[Stored data]
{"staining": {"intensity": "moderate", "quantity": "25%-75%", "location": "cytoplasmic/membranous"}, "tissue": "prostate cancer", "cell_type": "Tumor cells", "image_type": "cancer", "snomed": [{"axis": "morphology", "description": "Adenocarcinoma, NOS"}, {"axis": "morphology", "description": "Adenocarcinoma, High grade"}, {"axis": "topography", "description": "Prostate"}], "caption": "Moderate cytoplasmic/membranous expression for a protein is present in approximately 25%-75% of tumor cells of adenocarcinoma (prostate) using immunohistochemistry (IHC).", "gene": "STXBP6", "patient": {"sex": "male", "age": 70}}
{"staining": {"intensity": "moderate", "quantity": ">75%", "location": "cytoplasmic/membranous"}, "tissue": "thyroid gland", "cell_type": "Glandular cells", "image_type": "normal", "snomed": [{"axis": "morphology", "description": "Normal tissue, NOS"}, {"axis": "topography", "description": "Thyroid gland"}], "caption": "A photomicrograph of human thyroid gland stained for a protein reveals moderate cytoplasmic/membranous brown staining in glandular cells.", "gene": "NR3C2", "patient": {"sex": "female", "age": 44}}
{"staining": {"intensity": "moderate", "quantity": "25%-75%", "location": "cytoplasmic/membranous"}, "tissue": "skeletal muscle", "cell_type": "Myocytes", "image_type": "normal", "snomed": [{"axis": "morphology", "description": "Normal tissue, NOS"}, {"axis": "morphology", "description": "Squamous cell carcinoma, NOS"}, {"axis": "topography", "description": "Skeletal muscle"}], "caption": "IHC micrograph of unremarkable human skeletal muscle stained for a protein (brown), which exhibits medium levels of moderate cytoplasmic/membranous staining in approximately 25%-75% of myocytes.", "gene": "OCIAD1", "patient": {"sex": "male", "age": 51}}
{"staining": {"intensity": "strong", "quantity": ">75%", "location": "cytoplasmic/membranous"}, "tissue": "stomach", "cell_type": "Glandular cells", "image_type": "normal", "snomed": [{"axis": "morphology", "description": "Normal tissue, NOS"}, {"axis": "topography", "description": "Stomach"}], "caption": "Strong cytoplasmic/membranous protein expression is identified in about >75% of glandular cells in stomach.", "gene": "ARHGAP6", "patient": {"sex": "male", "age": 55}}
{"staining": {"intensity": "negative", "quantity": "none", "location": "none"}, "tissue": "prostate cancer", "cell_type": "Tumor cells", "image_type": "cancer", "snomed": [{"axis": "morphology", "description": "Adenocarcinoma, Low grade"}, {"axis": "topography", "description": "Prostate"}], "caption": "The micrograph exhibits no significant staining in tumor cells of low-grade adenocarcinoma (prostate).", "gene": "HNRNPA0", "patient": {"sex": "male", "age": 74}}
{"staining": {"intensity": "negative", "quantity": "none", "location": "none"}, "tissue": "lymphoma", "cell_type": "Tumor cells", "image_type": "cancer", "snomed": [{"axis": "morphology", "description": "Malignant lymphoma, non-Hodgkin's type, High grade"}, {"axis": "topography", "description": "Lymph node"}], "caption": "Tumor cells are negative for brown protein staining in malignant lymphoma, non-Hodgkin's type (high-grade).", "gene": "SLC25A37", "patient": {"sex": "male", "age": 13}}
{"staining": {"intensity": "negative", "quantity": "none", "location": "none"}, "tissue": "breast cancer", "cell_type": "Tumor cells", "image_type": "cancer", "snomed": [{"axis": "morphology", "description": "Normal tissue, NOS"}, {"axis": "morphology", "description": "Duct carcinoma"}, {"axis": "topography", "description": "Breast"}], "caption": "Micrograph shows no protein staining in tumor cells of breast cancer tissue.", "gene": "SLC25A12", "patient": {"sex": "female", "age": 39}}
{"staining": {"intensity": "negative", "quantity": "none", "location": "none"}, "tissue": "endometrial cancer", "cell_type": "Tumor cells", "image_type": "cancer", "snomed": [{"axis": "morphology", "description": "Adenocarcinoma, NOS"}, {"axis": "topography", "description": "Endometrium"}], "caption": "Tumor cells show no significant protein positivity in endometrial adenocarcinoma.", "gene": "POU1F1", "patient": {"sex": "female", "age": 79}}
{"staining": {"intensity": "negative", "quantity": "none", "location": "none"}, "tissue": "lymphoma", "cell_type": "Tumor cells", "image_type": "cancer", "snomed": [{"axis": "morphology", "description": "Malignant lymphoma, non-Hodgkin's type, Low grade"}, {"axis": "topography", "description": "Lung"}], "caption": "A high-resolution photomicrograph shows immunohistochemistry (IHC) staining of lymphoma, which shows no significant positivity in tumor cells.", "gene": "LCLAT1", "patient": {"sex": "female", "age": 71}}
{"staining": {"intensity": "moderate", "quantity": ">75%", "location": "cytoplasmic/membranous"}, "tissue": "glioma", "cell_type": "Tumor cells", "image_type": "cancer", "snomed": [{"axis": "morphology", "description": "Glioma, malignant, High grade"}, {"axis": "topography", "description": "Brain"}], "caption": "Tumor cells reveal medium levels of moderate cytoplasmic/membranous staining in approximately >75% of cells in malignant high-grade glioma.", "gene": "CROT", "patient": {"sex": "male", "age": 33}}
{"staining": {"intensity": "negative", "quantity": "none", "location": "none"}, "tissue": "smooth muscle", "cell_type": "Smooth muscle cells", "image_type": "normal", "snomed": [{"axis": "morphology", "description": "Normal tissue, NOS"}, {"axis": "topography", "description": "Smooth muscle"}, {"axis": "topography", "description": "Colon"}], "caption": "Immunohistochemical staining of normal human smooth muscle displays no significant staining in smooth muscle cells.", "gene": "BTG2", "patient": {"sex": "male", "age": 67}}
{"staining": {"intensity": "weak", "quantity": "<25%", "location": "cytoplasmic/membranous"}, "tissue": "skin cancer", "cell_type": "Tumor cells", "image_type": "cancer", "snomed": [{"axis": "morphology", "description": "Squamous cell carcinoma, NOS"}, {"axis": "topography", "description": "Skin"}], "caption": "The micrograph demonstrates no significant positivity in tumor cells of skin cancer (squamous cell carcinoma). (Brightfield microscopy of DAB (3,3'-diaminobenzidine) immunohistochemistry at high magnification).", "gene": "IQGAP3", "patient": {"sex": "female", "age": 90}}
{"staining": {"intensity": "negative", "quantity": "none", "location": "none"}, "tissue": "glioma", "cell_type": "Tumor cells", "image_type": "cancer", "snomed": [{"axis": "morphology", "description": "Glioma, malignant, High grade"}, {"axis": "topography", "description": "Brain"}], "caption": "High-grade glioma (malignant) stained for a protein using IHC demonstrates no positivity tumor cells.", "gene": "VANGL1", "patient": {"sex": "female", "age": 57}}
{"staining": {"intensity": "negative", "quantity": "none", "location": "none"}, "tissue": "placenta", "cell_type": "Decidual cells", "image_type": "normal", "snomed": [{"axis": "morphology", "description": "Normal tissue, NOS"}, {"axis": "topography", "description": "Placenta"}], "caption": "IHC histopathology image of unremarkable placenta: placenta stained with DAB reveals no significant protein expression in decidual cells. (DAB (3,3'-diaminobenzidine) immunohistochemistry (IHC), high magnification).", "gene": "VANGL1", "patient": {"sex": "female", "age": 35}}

[GOAL OF THE EXERCISE]
All lines of the records above with the word "glioma" in them are to be copied.

[ANSWER FOR THIS EXERCISE]
{"staining": {"intensity": "moderate", "quantity": ">75%", "location": "cytoplasmic/membranous"}, "tissue": "glioma", "cell_type": "Tumor cells", "image_type": "cancer", "snomed": [{"axis": "morphology", "description": "Glioma, malignant, High grade"}, {"axis": "topography", "description": "Brain"}], "caption": "Tumor cells reveal medium levels of moderate cytoplasmic/membranous staining in approximately >75% of cells in malignant high-grade glioma.", "gene": "CROT", "patient": {"sex": "male", "age": 33}}
{"staining": {"intensity": "negative", "quantity": "none", "location": "none"}, "tissue": "glioma", "cell_type": "Tumor cells", "image_type": "cancer", "snomed": [{"axis": "morphology", "description": "Glioma, malignant, High grade"}, {"axis": "topography", "description": "Brain"}], "caption": "High-grade glioma (malignant) stained for a protein using IHC demonstrates no positivity tumor cells.", "gene": "VANGL1", "patient": {"sex": "female", "age": 57}}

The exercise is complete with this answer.